Dopo la presenza di tutte le alte cariche in mattinata, all’Altare della Patria, la giornata per il resto è scandita da prese di posizione e gesti in ordine sparso. Fa discutere la scelta di Ignazio La Russa di recarsi a Praga, in occasione della Conferenza dei presidenti dei Parlamenti degli Stati membri dell’Ue, con l’idea di «contrastare ogni forma di regime totalitario» rendendo omaggio sia «alle tante vittime della ferocia nazista recandomi a Terezin» sia al monumento dedicato a Jan Palach – l’eroe della “primavera di Praga”, morto suicida, dandosi fuoco, per protestare contro l’invasione dei carri armati sovietici nel 1968, ndr – come ho sempre fatto ogni volta che sono venuto a Praga».

La premier Meloni, invece, scrive una lettera al Corriere della Sera nella quale condanna coloro che in preparazione di questa giornata «hanno stilato la lista di chi possa e di chi non possa partecipare, secondo punteggi che nulla hanno a che fare con la storia ma molto hanno a che fare con la politica». Usando «la categoria del fascismo come strumento di delegittimazione di qualsiasi avversario politico: una sorta di arma di esclusione di massa, come ha insegnato Augusto Del Noce, che per decenni ha consentito di estromettere persone, associazioni e partiti da ogni ambito di confronto.
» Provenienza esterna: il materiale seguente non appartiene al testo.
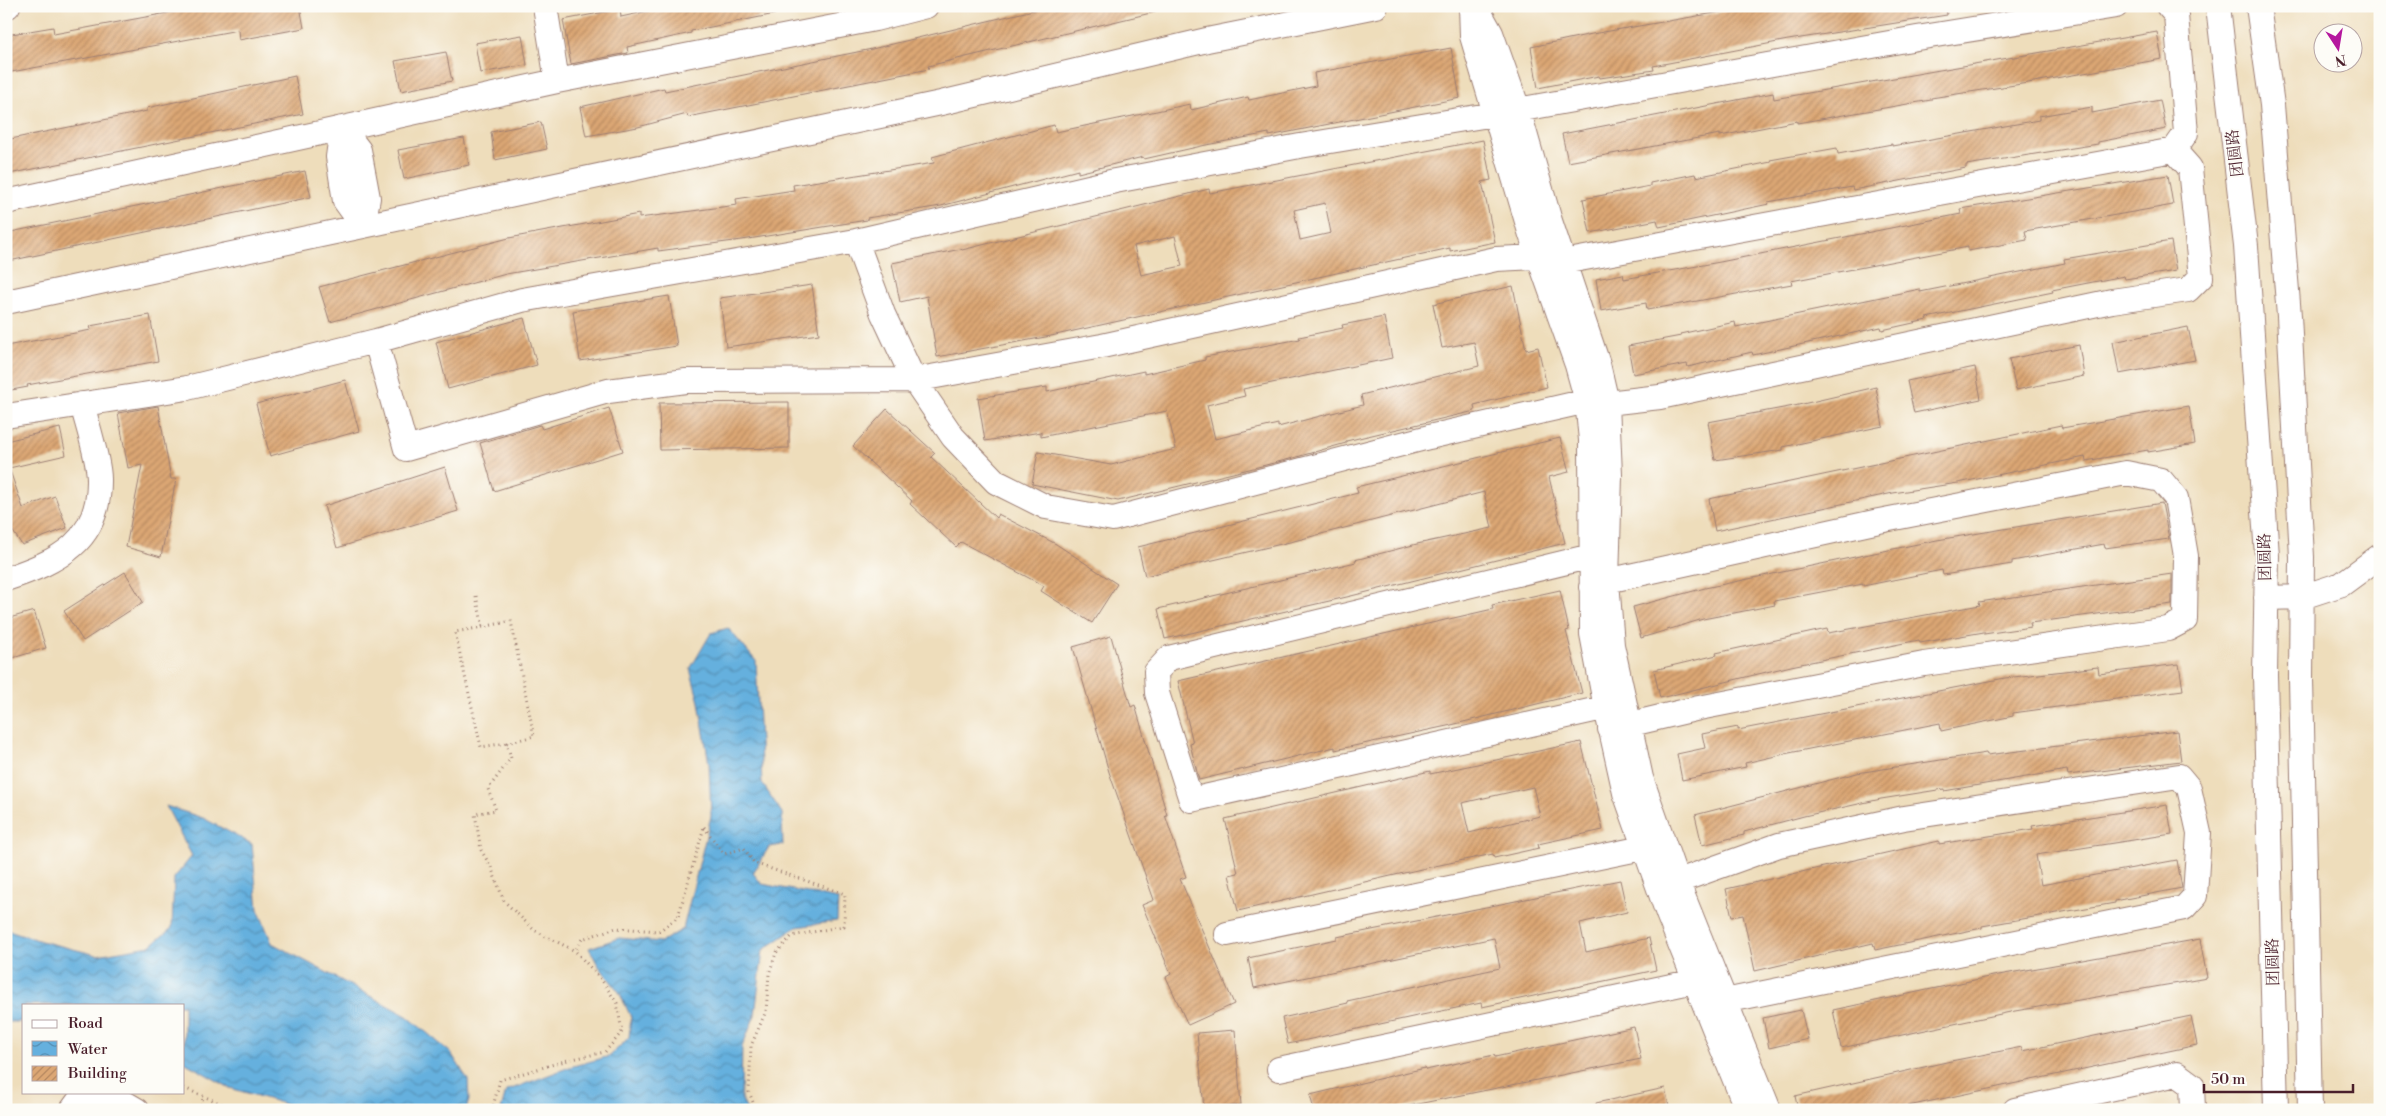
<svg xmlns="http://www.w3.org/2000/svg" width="2386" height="1116" viewBox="0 0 2386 1116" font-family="'Libre Bodoni','Noto Serif SC',serif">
<defs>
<pattern id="water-waves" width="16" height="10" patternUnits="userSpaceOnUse" patternTransform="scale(1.25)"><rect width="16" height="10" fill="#65b0de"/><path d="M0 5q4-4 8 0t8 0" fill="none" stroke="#558fb4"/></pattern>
<pattern id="building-hatch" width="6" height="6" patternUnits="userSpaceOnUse" patternTransform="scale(1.25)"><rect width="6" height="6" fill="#dca774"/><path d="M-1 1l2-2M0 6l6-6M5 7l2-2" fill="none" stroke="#b4875f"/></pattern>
</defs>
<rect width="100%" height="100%" fill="#fdfcf7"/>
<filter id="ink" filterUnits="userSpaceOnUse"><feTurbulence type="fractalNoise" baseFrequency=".02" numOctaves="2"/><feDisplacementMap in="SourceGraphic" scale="10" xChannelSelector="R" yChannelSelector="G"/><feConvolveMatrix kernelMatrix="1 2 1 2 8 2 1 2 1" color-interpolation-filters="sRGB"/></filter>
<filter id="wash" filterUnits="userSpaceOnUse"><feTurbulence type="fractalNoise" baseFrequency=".0096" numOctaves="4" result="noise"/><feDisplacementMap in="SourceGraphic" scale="20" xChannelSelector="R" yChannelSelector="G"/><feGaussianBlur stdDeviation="1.12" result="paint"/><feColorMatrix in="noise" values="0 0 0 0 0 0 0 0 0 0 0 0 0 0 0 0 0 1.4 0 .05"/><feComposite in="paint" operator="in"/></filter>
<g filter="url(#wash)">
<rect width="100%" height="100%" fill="#edb"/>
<path fill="url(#water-waves)" stroke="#586884" d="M 728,628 L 756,661 L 762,783 L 782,813 L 783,845 L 769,847 L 753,873 L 762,884 L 838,899 L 837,921 L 797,927 L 763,950 L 755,1015 L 742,1047 L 741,1098 L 747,1110 L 501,1110 L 506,1091 L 570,1067 L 610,1056 L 629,1037 L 631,1017 L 619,992 L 598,965 L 589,948 L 619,938 L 661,942 L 683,929 L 711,816 L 709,764 L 699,702 L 690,669 L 711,633 Z
M 166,806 L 203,818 L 252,844 L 258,909 L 272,943 L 407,1016 L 451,1053 L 468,1080 L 469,1100 L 466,1110 L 305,1110 L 230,1088 L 184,1062 L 184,1005 L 24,1005 L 24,1022 L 6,1022 L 6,929 L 41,941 L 97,955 L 150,946 L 172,928 L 174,878 L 192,856 Z"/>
<g id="blocks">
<path fill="url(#building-hatch)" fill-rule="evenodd" d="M 205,6 L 300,6 L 304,28 L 239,40 L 238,30 L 6,73 L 6,35 L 53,27 L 54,34 Z
M 671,6 L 774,6 L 775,14 L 691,31 L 691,33 L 627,47 L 628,53 L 571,64 L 563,20 L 620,9 L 621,17 Z
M 1050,6 L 1154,6 L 1155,12 L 928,66 L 929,69 L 894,76 L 688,117 L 687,114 L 638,127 L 586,136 L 580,107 L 664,88 L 665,91 L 872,49 Z
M 1756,6 L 1946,6 L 1947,15 L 1788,40 L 1653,66 L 1654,70 L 1600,78 L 1599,76 L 1538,88 L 1531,47 L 1592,34 Z
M 2157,32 L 2162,59 L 2028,83 L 1931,98 L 1931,100 L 1797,123 L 1797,121 L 1720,136 L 1720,134 L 1568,162 L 1562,134 L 1773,93 L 1774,99 Z
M 522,35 L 527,65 L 480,73 L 475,43 Z
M 1451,48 L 1460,98 L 1269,136 L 1269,133 L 1206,145 L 1144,159 L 1143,157 L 1078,173 L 1078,170 L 941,206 L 867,218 L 867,220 L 742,240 L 658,251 L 658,248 L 506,274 L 330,322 L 319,287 L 509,238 L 639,214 L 639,218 L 737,205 L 736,199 L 794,190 L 793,185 L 934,163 L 932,157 L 1054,125 L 1056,132 L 1190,104 L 1191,110 L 1248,97 L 1249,100 L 1316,86 L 1314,73 Z
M 446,52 L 452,81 L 401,91 L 395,61 Z
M 295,76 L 303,114 L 9,174 L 6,140 L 147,111 L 147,108 Z
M 2160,100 L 2166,129 L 2098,142 L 2098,144 L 1966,165 L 1966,168 L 1853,190 L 1852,187 L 1768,202 L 1769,204 L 1659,227 L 1657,220 L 1590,233 L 1583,199 L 1650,186 L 1650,183 L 1695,174 L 1696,177 L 1771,162 L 1770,160 L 1837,148 L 1838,154 L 1892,144 L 1892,146 L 2039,120 L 2039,116 L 2092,107 L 2092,113 Z
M 541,122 L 547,149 L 495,160 L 491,132 Z
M 464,138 L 469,165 L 404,179 L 398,150 Z
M 1483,140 L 1491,180 L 1482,182 L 1495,242 L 1450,251 L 1450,248 L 1051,336 L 937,357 L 927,296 L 900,302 L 892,263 L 961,249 L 962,250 L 1209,189 L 1210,193 ZM 1325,203 L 1331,233 L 1300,240 L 1294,210 ZM 1175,236 L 1182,266 L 1141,275 L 1134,246 Z
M 305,171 L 311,197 L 9,261 L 6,233 Z
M 2168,175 L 2173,205 L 2025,231 L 2027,240 L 1968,251 L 1968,247 L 1791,281 L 1792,284 L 1647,310 L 1646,303 L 1601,311 L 1596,279 L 1623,274 L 1624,279 L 1720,262 L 1961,214 L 1960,209 Z
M 2171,241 L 2176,271 L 2125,279 L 2124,276 L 2052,290 L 2053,292 L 1926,318 L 1927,320 L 1882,330 L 1881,327 L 1753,355 L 1752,352 L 1688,367 L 1687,364 L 1633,374 L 1628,346 L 1681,336 L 1680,334 L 1735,322 L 1736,327 L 1920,289 L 1920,292 L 2065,263 L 2064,259 Z
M 812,285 L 819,334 L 726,347 L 720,298 Z
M 1513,286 L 1526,350 L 1538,347 L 1547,387 L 1474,405 L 1475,411 L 1346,441 L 1346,443 L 1286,460 L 1118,501 L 1032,484 L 1038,452 L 1111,465 L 1176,449 L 1167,411 L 1041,437 L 1041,432 L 985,441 L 978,398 L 1047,387 L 1047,392 L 1144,371 L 1144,374 L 1205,360 L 1205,357 L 1300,339 L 1299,337 L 1343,328 L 1342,325 L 1384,317 L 1392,358 L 1243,389 L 1245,396 L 1207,405 L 1215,439 L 1278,424 L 1278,427 L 1363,405 L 1361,395 L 1479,366 L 1474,342 L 1442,348 L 1433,304 Z
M 669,296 L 677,346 L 580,361 L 573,311 Z
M 150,315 L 158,361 L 27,385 L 28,387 L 6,391 L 6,346 L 91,330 L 90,326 Z
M 524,318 L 537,365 L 448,389 L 436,342 Z
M 2188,327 L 2195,360 L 2119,374 L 2113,342 Z
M 2079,345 L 2084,376 L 2016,390 L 2009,359 Z
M 1975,367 L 1981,399 L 1914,413 L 1907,381 Z
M 345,380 L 359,431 L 270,456 L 256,404 Z
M 1876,387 L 1883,426 L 1783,447 L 1783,450 L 1715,460 L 1708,422 L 1794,406 Z
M 789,402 L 789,448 L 660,450 L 659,403 Z
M 158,406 L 171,479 L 176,479 L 161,557 L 126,547 L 142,465 L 128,468 L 118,413 Z
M 2189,406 L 2195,444 L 2148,452 L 2148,450 L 2086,461 L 2085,457 L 1958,483 L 1893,493 L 1715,531 L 1709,499 L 2061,425 L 2062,428 Z
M 609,408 L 623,451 L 494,491 L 480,443 L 540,425 L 542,429 Z
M 887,409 L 935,453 L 931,457 L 996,518 L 998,514 L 1056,544 L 1117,584 L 1092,623 L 1041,591 L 1044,586 L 961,542 L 956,547 L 910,504 L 912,501 L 853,446 Z
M 60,428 L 66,455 L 9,468 L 23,508 L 55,496 L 67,528 L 22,545 L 6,521 L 6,441 Z
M 1560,438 L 1569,472 L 1549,477 L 1565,543 L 1351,596 L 1165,639 L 1158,609 L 1356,562 L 1355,560 L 1417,544 L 1492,528 L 1484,492 L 1294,541 L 1145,576 L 1138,547 L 1358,493 L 1356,487 Z
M 445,467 L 458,511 L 337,548 L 324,506 Z
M 2162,503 L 2169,539 L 2105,548 L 2104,544 L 2012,561 L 2012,564 L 1943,575 L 1942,570 L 1863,586 L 1863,584 L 1774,601 L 1775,605 L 1703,619 L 1641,638 L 1633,607 L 1705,588 L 1937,540 Z
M 125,572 L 143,602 L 83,641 L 64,611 Z
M 2172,574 L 2172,604 L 2030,623 L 2031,627 L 1984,634 L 1984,632 L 1920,643 L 1919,640 L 1791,666 L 1660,698 L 1654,670 L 1717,655 L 1716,653 L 1827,629 L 1828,633 L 1980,605 L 1979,602 Z
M 1560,590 L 1569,630 L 1566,631 L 1582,693 L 1447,726 L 1335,750 L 1335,747 L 1199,780 L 1190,744 L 1193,743 L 1178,681 L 1493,609 L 1492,605 Z
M 34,611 L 46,648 L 6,660 L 6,619 Z
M 1111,636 L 1131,707 L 1135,705 L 1167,815 L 1165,815 L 1186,877 L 1180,879 L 1234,1004 L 1188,1025 L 1166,977 L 1171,974 L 1142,905 L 1154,900 L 1109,772 L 1073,647 Z
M 2179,664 L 2183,690 L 2013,713 L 2013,716 L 1941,731 L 1940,723 L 1789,753 L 1745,763 L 1746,767 L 1682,780 L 1677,754 L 1705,748 L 1702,734 L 1738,727 L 1738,730 L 2005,678 L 2098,667 L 2099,674 Z
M 2177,731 L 2181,761 L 2068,775 L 2067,770 L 1944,791 L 1944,789 L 1881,799 L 1804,816 L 1744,832 L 1744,835 L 1702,845 L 1695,815 L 1857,773 L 1986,753 L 1987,755 Z
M 1581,742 L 1603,830 L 1538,844 L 1539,848 L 1494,858 L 1493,854 L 1430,867 L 1238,911 L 1229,875 L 1238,873 L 1225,819 L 1430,771 L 1430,774 ZM 1533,787 L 1540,816 L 1469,833 L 1462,803 Z
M 2167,805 L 2172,834 L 2036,855 L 2041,885 L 2177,860 L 2182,888 L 2115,901 L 2115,903 L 1982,926 L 1982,928 L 1875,950 L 1873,943 L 1755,971 L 1743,915 L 1732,917 L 1726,889 L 1939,841 L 1939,844 L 2033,829 L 2032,826 Z
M 1620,880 L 1627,912 L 1580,923 L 1586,952 L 1649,938 L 1656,970 L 1482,1007 L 1481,1003 L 1417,1016 L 1288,1044 L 1282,1018 L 1348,1003 L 1347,1001 L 1500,968 L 1494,938 L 1254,988 L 1248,958 L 1337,939 L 1337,937 Z
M 2200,939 L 2207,978 L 2015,1011 L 1841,1048 L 1833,1010 L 1993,976 Z
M 1801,1010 L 1808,1039 L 1769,1048 L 1763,1018 Z
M 2191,1016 L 2197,1045 L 1889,1110 L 1798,1110 L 1795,1096 L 1951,1061 L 2022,1047 L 2022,1051 Z
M 1634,1027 L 1641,1059 L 1388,1110 L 1314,1110 L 1310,1095 L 1425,1068 L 1426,1070 L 1494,1055 L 1495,1057 Z
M 1235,1030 L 1241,1105 L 1204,1109 L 1197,1033 Z
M 1665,1088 L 1670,1110 L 1597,1110 L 1596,1103 Z"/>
</g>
</g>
<g filter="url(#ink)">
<use href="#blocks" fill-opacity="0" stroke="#9c7e73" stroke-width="1"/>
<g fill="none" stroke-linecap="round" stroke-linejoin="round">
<defs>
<path id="minor" d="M 545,6 L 557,81
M 1471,6 L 1472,36 L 1531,235 L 1577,365 L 1587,401 L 1591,440 L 1592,634 L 1606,708 L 1625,793 L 1668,914 L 1747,1110
M 1476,6 L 1491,33 L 1518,109 L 1550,221 L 1598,364 L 1607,403 L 1610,475 L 1607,581 L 1612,645 L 1641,778 L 1677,881 L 1769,1110
M 2168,6 L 2176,15 L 2186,133 L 2174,150
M 2218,6 L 2246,246 L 2267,556 L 2265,675 L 2276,1110
M 2258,6 L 2272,105 L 2289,316 L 2302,557 L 2301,679 L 2310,1110
M 6,7 L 8,6
M 342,128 L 359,150 L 368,198 L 363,226 L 345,201 L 338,157 Z
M 6,202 L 557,81 L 875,19 L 926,6
M 6,302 L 941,103 L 1207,40 L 1376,6
M 376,341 L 406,449 L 608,391 L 686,381 L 914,380 L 953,437 L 996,482 L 1046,507 L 1113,519 L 1429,437 L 1587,401 L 1607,403 L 1660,397 L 2112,301 L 2188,290 L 2201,277 L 2190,168 L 2174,150 L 1563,262 L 1539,257 L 1496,259 L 1102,346 L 914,380 L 883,314 L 856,241
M 6,416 L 187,388 L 376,341 L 522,300 L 856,241 L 1115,181 L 1300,146 L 1495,114 L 1917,38 L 2116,6
M 1604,553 L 1169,658 L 1156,672 L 1157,693 L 1191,800 L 1621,704
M 6,579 C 59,561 100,542 99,479 C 99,460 87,424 82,404
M 1591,587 L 1607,581 L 1879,521 L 2126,473 L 2161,480 L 2176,498 L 2186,556 L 2185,620 L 2168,629 L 1924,664 L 1699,708 L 1610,729
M 2266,598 L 2302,597 L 2342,584 L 2380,556
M 1659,888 L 1779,845 L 1904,818 L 2179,776 L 2189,788 L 2199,833 L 2195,896 L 2184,908 L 1705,1005
M 1227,934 L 1643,848 L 1656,842
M 1279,1069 L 1695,981 L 1710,975
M 72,1110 L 80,1099 L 108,1093 L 137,1110
M 2015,1110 L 2177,1074 L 2192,1085 L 2193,1110"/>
</defs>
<use href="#minor" stroke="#9c7e73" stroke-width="26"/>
<path stroke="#9c7e73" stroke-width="3" stroke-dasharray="1 4" stroke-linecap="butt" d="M 476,596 L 483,627 L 511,621 L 534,736 L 507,743 L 511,758 L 488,789 L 496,810 L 475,814 L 481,850 L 491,867 L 504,901 L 534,930 L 575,951
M 483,627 L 455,632 L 481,747 L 507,743
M 704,827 L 724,854 L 744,848 L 754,863 L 845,894 L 844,926 L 792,936 L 776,953 L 769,974 L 766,1011 L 751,1046 L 749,1092 L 756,1110
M 184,1088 L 236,1110
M 201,1110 L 203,1097
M 492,1110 L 500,1080 L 568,1060 L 605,1052 L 622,1032 L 617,1003 L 601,979 L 575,951 L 582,939 L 616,928 L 659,931 L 678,917 L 704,827"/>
<use href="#minor" stroke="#fff" stroke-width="24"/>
</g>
</g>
<g text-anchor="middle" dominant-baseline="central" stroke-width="4" stroke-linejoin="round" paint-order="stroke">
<g font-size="16" fill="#4a1f2b" stroke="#fdfcf7">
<text transform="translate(2235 153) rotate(-97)">团圆路</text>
<text transform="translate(2265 557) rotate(-91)">团圆路</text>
<text transform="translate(2273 962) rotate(-91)">团圆路</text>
</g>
</g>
<rect width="2386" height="1116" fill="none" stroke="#fdfcf7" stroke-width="25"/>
<rect x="22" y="1004" width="162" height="90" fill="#fdfcf7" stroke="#b5a4a5"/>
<rect x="32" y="1020" width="25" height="8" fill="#ffffff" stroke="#b5a4a5"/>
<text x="68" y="1028" font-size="15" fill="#4a1f2b">Road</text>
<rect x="32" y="1041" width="25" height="15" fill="url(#water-waves)" stroke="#b5a4a5"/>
<text x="68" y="1054" font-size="15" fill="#4a1f2b">Water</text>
<rect x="32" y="1066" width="25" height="15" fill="url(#building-hatch)" stroke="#b5a4a5"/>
<text x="68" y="1078" font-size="15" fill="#4a1f2b">Building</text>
<g transform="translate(2338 48) rotate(168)"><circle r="24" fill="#fdfcf7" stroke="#b5a4a5"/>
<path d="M0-4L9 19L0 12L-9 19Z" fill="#b5179e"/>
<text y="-8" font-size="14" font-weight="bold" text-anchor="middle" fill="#4a1f2b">N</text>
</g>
<path d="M2204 1084v8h149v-8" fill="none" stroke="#4a1f2b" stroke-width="2.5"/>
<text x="2211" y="1084" font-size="15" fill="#4a1f2b" stroke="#fdfcf7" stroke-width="4" paint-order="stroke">50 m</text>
</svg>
Mi domando se queste persone si rendano conto di quanto, così facendo, indeboliscono i valori che dicono di voler difendere», conclude Meloni citando Luciano Violante e il suo «memorabile discorso di insediamento da presidente della Camera quasi trent’anni fa» che condannava proprio «una certa “concezione proprietaria” della lotta di Liberazione».